_Provided records_
--

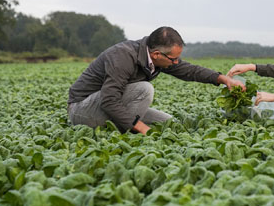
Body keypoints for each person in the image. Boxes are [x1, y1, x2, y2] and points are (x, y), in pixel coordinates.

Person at [68, 26, 244, 134]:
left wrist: (224, 79)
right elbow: (109, 100)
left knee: (168, 123)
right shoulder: (122, 56)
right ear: (157, 54)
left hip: (108, 106)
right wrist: (140, 127)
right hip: (83, 111)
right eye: (173, 59)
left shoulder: (158, 58)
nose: (176, 63)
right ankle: (124, 130)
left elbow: (189, 71)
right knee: (144, 89)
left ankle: (124, 125)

--

_Problem statement_
Could the entries above be written out word for word, with no pictures?

_Written reply_
Body keypoints for each person in the image. Boxes are [x1, y1, x2, y2] and points are (x, y), in pixel coordinates.

Person at [68, 26, 244, 134]:
left wrist: (224, 79)
right elbow: (109, 100)
left knee: (168, 123)
right shoulder: (122, 56)
right ear: (157, 54)
left hip: (108, 106)
right wrist: (140, 127)
right hip: (83, 111)
right eye: (173, 59)
left shoulder: (158, 58)
nose: (176, 63)
right ankle: (124, 130)
left elbow: (189, 71)
right knee: (144, 89)
left ankle: (124, 125)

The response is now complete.